▶ [TASK GOAL]
In the records below, repeat word for word only the lines starting at the one that contains "желающие! Наш аттракцион предельно прост в" and ending at the one that contains "ΔΗΜΟΦΙΛΕΊΣ ΑΝΑΡΤΉΣΕΙΣ", pictures excluded.

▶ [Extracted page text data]
- - -

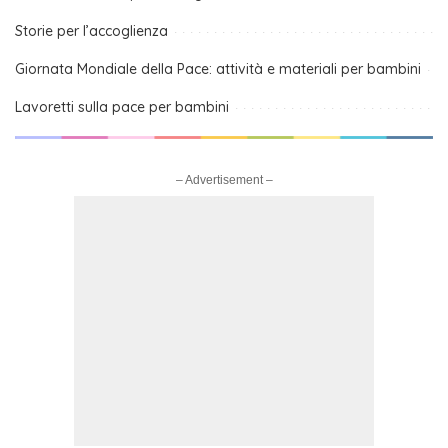
Storie per l’accoglienza
Giornata Mondiale della Pace: attività e materiali per bambini
Lavoretti sulla pace per bambini
– Advertisement –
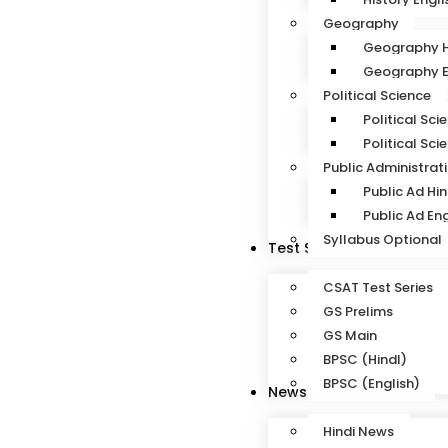
Geography
Geography H
Geography E
Political Science
Political Sci
Political Sci
Public Administrat
Public Ad Hin
Public Ad Eng
Syllabus Optional
Test Series
CSAT Test Series
GS Prelims
GS Main
BPSC (HindI)
BPSC (English)
News
Hindi News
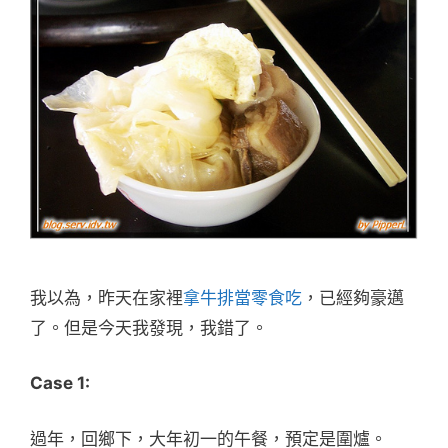
我以為，昨天在家裡
拿牛排當零食吃
，已經夠豪邁
了。但是今天我發現，我錯了。
Case 1:
過年，回鄉下，大年初一的午餐，預定是圍爐。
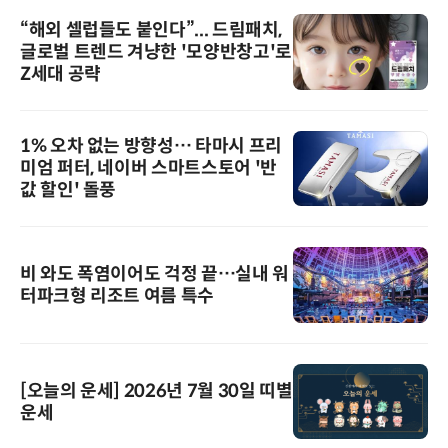
“해외 셀럽들도 붙인다”... 드림패치,
글로벌 트렌드 겨냥한 '모양반창고'로
Z세대 공략
1% 오차 없는 방향성… 타마시 프리
미엄 퍼터, 네이버 스마트스토어 '반
값 할인' 돌풍
비 와도 폭염이어도 걱정 끝…실내 워
터파크형 리조트 여름 특수
[오늘의 운세] 2026년 7월 30일 띠별
운세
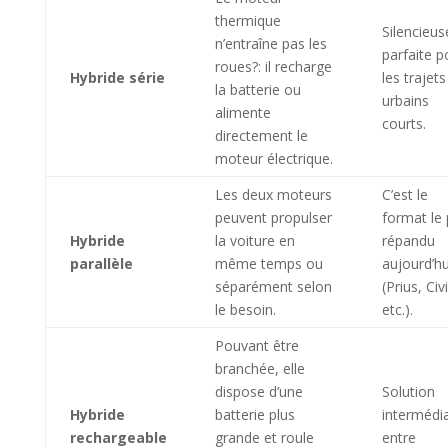
thermique
Silencieus
n’entraîne pas les
parfaite p
roues?: il recharge
Hybride série
les trajets
la batterie ou
urbains
alimente
courts.
directement le
moteur électrique.
Les deux moteurs
C’est le
peuvent propulser
format le 
Hybride
la voiture en
répandu
parallèle
même temps ou
aujourd’hu
séparément selon
(Prius, Civi
le besoin.
etc.).
Pouvant être
branchée, elle
dispose d’une
Solution
Hybride
batterie plus
intermédia
rechargeable
grande et roule
entre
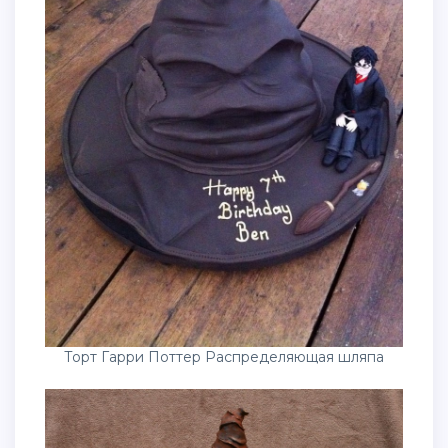
Торт Гарри Поттер Распределяющая шляпа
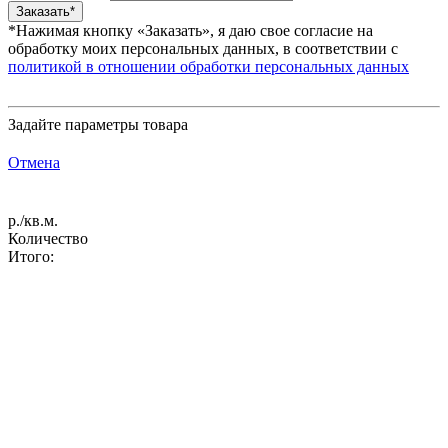
*Нажимая кнопку «Заказать», я даю свое согласие на
обработку моих персональных данных, в соответствии с
политикой в отношении обработки персональных данных
Задайте параметры товара
Отмена
р./кв.м.
Количество
Итого:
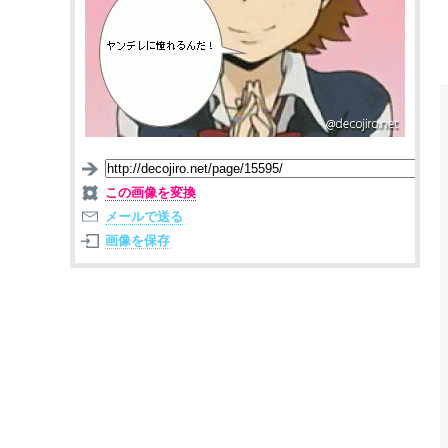
この画像を変換
メールで送る
画像を保存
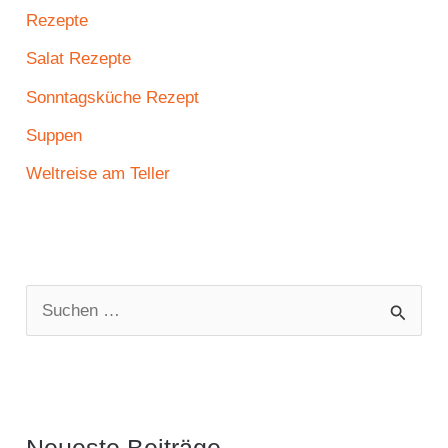
Rezepte
Salat Rezepte
Sonntagsküche Rezept
Suppen
Weltreise am Teller
S
u
c
h
e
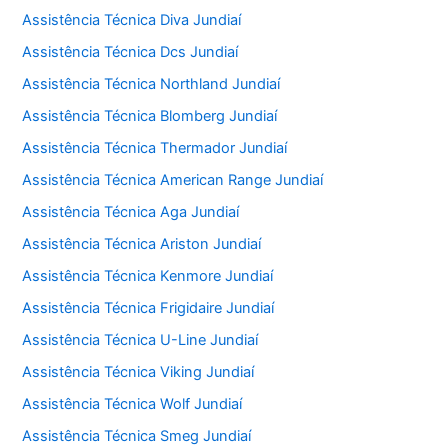
Assistência Técnica Diva Jundiaí
Assistência Técnica Dcs Jundiaí
Assistência Técnica Northland Jundiaí
Assistência Técnica Blomberg Jundiaí
Assistência Técnica Thermador Jundiaí
Assistência Técnica American Range Jundiaí
Assistência Técnica Aga Jundiaí
Assistência Técnica Ariston Jundiaí
Assistência Técnica Kenmore Jundiaí
Assistência Técnica Frigidaire Jundiaí
Assistência Técnica U-Line Jundiaí
Assistência Técnica Viking Jundiaí
Assistência Técnica Wolf Jundiaí
Assistência Técnica Smeg Jundiaí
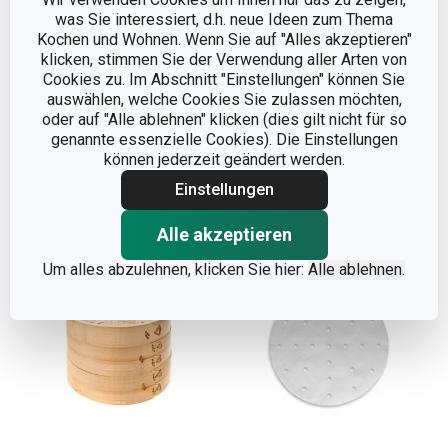
was Sie interessiert, d.h. neue Ideen zum Thema
Kochen und Wohnen. Wenn Sie auf "Alles akzeptieren"
Essstäbchen mit Ablage
Rollmatte für Sushi
klicken, stimmen Sie der Verwendung aller Arten von
NIKKO, 6 Sets
NIKKO 24 x 24 cm
Cookies zu. Im Abschnitt "Einstellungen" können Sie
auswählen, welche Cookies Sie zulassen möchten,
11,90 €
7,90 €
oder auf "Alle ablehnen" klicken (dies gilt nicht für so
genannte essenzielle Cookies). Die Einstellungen
Auf Lager
Auf Lager
können jederzeit geändert werden.
Warenkorb
Warenkorb
Einstellungen
Alle akzeptieren
Um alles abzulehnen, klicken Sie hier:
Alle ablehnen.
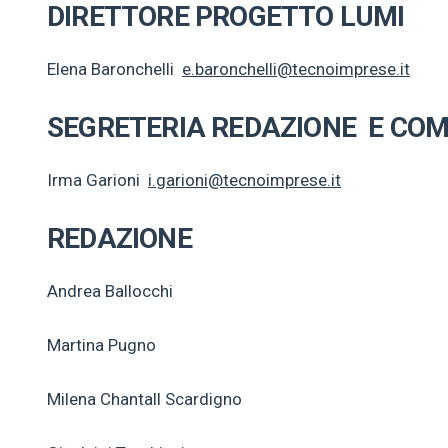
DIRETTORE PROGETTO LUMI
Elena Baronchelli
e.baronchelli@tecnoimprese.it
SEGRETERIA REDAZIONE E CO
Irma Garioni
i.garioni@tecnoimprese.it
REDAZIONE
Andrea Ballocchi
Martina Pugno
Milena Chantall Scardigno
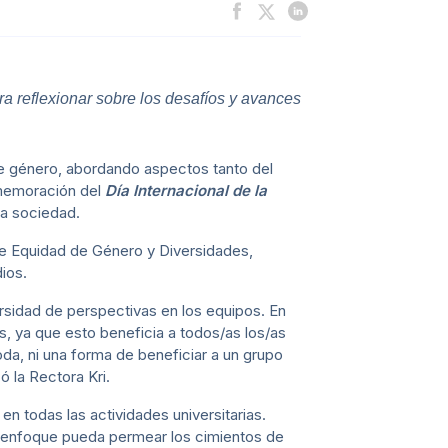
a reflexionar sobre los desafíos y avances
 de género, abordando aspectos tanto del
memoración del
Día Internacional de la
la sociedad.
 de Equidad de Género y Diversidades,
ios.
ersidad de perspectivas en los equipos. En
s, ya que esto beneficia a todos/as los/as
da, ni una forma de beneficiar a un grupo
ó la Rectora Kri.
en todas las actividades universitarias.
e enfoque pueda permear los cimientos de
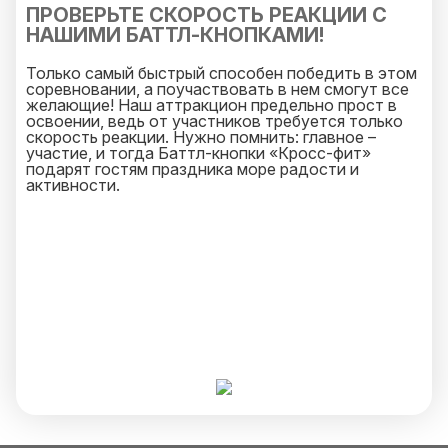
ПРОВЕРЬТЕ СКОРОСТЬ РЕАКЦИИ С
НАШИМИ БАТТЛ-КНОПКАМИ!
Только самый быстрый способен победить в этом
соревновании, а поучаствовать в нем смогут все
желающие! Наш аттракцион предельно прост в
освоении, ведь от участников требуется только
скорость реакции. Нужно помнить: главное –
участие, и тогда Баттл-кнопки «Кросс-фит»
подарят гостям праздника море радости и
активности.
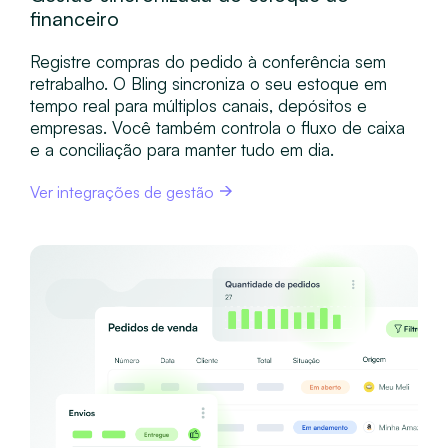
financeiro
aut
Registre compras do pedido à conferência sem
retrabalho. O Bling sincroniza o seu estoque em
tempo real para múltiplos canais, depósitos e
empresas. Você também controla o fluxo de caixa
e a conciliação para manter tudo em dia.
Ver integrações de gestão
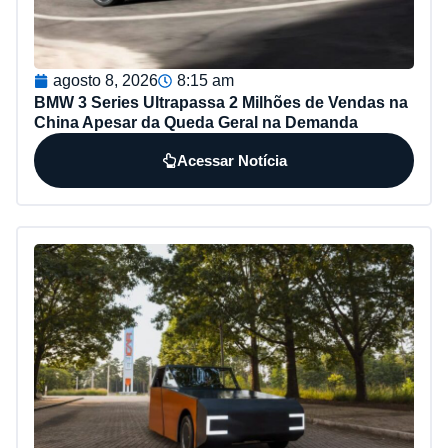
agosto 8, 2026
8:15 am
BMW 3 Series Ultrapassa 2 Milhões de Vendas na
China Apesar da Queda Geral na Demanda
Acessar Notícia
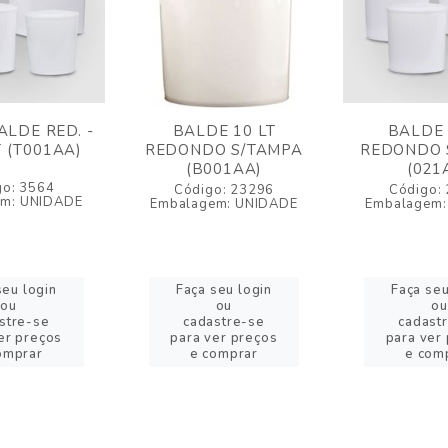
LDE RED. -
BALDE 10 LT
BALDE 
T (T001AA)
REDONDO S/TAMPA
REDONDO 
(B001AA)
(021
go: 3564
Código: 23296
Código:
em: UNIDADE
Embalagem: UNIDADE
Embalagem:
seu login
Faça seu login
Faça seu
ou
ou
ou
stre-se
cadastre-se
cadast
er preços
para ver preços
para ver
omprar
e comprar
e com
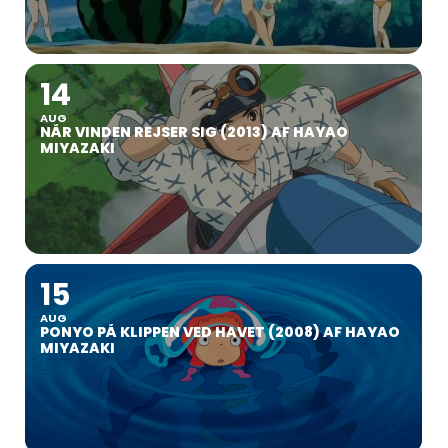
14
AUG
NÅR VINDEN REJSER SIG (2013) AF HAYAO
MIYAZAKI
15
AUG
PONYO PÅ KLIPPEN VED HAVET (2008) AF HAYAO
MIYAZAKI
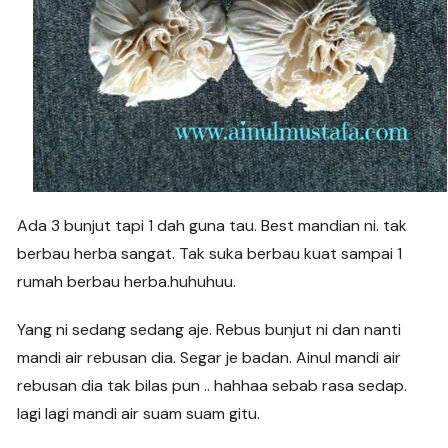
Ada 3 bunjut tapi 1 dah guna tau. Best mandian ni. tak
berbau herba sangat. Tak suka berbau kuat sampai 1
rumah berbau herba.huhuhuu.
Yang ni sedang sedang aje. Rebus bunjut ni dan nanti
mandi air rebusan dia. Segar je badan. Ainul mandi air
rebusan dia tak bilas pun .. hahhaa sebab rasa sedap.
lagi lagi mandi air suam suam gitu.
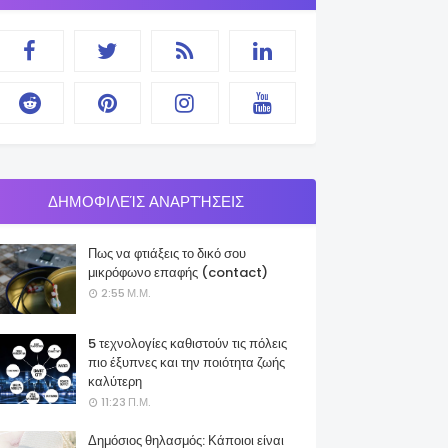
ΔΗΜΟΦΙΛΕΊΣ ΑΝΑΡΤΉΣΕΙΣ
Πως να φτιάξεις το δικό σου
μικρόφωνο επαφής (contact)
2:55 Μ.Μ.
5 τεχνολογίες καθιστούν τις πόλεις
πιο έξυπνες και την ποιότητα ζωής
καλύτερη
11:23 Π.Μ.
Δημόσιος θηλασμός: Κάποιοι είναι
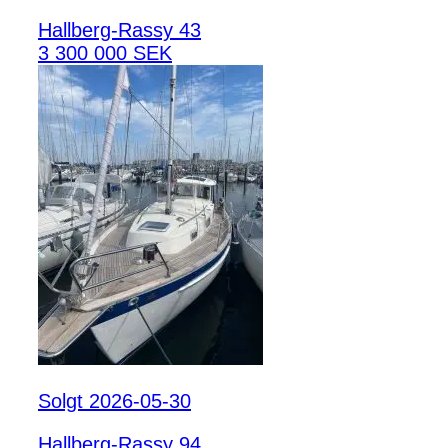
Hallberg-Rassy 43
3 300 000 SEK
Solgt 2026-05-30
Hallberg-Rassy 94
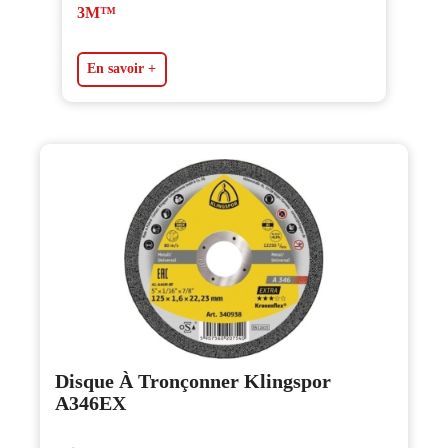
3M™
En savoir +
Disque À Tronçonner Klingspor
A346EX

- - -

▶ [REPLY]
желающие! Наш аттракцион предельно прост в
освоении, ведь от участников требуется только
скорость реакции. Нужно помнить: главное –
участие, и тогда Баттл-кнопки «Кросс-фит»
подарят гостям праздника море радости и
активности.
financeiro
aut
Registre compras do pedido à conferência sem
retrabalho. O Bling sincroniza o seu estoque em
tempo real para múltiplos canais, depósitos e
empresas. Você também controla o fluxo de caixa
e a conciliação para manter tudo em dia.
Ver integrações de gestão
agosto 8, 2026
8:15 am
BMW 3 Series Ultrapassa 2 Milhões de Vendas na
China Apesar da Queda Geral na Demanda
Acessar Notícia
LDE RED. -
BALDE 10 LT
BALDE 
T (T001AA)
REDONDO S/TAMPA
REDONDO 
(B001AA)
(021
go: 3564
Código: 23296
Código:
em: UNIDADE
Embalagem: UNIDADE
Embalagem:
seu login
Faça seu login
Faça seu
ou
ou
ou
stre-se
cadastre-se
cadast
er preços
para ver preços
para ver
omprar
e comprar
e com
14
AUG
NÅR VINDEN REJSER SIG (2013) AF HAYAO
MIYAZAKI
15
AUG
PONYO PÅ KLIPPEN VED HAVET (2008) AF HAYAO
MIYAZAKI
Ada 3 bunjut tapi 1 dah guna tau. Best mandian ni. tak
berbau herba sangat. Tak suka berbau kuat sampai 1
rumah berbau herba.huhuhuu.
Yang ni sedang sedang aje. Rebus bunjut ni dan nanti
mandi air rebusan dia. Segar je badan. Ainul mandi air
rebusan dia tak bilas pun .. hahhaa sebab rasa sedap.
lagi lagi mandi air suam suam gitu.
ΔΗΜΟΦΙΛΕΊΣ ΑΝΑΡΤΉΣΕΙΣ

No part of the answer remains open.